### What needs to be done
Only the closing portion of the entries is to be reproduced: the line containing "Level 41, Chifley Tower" through the very last line, exactly as written.

[Stored data entries]
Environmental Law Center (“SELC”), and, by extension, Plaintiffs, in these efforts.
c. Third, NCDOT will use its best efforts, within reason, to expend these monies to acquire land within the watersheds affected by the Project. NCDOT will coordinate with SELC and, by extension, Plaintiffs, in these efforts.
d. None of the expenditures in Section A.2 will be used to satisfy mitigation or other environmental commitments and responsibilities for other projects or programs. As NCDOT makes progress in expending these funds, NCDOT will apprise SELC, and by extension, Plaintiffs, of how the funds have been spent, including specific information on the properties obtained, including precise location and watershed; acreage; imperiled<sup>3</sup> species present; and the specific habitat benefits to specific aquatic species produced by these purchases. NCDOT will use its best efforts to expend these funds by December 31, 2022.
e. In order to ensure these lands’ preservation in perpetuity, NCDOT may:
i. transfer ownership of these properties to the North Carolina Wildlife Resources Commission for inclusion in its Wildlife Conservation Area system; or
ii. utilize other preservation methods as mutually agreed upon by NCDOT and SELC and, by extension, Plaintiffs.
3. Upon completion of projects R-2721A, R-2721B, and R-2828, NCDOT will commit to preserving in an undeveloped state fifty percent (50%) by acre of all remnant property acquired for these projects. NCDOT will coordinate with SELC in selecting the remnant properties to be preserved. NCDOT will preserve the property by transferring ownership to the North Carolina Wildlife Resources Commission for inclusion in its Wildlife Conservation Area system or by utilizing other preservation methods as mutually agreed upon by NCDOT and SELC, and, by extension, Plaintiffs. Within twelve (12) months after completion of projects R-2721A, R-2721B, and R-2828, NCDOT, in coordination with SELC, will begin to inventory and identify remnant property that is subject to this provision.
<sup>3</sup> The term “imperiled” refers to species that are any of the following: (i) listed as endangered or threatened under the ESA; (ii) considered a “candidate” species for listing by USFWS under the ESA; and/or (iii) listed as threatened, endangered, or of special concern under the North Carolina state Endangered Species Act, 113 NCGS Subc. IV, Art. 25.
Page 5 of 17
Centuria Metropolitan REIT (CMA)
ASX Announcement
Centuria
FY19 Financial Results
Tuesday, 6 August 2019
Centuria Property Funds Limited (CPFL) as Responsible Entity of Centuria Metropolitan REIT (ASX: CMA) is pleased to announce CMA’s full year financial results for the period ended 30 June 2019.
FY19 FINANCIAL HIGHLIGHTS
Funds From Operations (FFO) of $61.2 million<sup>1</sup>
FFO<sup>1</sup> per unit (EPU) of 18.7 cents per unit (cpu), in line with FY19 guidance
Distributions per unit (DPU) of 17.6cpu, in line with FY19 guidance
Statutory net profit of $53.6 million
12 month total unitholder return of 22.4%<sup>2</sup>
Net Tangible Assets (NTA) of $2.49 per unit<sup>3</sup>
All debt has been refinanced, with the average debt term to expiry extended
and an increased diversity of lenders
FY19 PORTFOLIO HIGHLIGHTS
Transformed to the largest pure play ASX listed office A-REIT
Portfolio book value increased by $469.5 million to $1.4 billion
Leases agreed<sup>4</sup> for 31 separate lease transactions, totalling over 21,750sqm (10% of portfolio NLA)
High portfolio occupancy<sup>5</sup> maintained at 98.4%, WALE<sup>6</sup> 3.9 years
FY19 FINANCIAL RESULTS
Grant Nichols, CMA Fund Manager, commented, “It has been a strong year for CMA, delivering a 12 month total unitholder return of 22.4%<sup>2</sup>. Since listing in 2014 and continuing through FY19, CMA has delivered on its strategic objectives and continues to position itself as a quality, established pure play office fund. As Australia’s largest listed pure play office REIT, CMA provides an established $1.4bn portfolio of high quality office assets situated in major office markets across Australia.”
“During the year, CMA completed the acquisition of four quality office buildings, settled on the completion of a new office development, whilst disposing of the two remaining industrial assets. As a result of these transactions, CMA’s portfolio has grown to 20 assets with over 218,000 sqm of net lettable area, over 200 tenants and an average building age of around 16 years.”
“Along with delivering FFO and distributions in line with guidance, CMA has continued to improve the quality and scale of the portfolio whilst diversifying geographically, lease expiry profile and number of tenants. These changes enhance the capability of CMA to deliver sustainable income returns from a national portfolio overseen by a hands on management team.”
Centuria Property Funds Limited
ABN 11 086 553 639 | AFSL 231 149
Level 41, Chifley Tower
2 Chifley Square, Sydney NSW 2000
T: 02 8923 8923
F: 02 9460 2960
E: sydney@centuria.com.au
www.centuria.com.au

### Written response
Level 41, Chifley Tower
2 Chifley Square, Sydney NSW 2000
T: 02 8923 8923
F: 02 9460 2960
E: sydney@centuria.com.au
www.centuria.com.au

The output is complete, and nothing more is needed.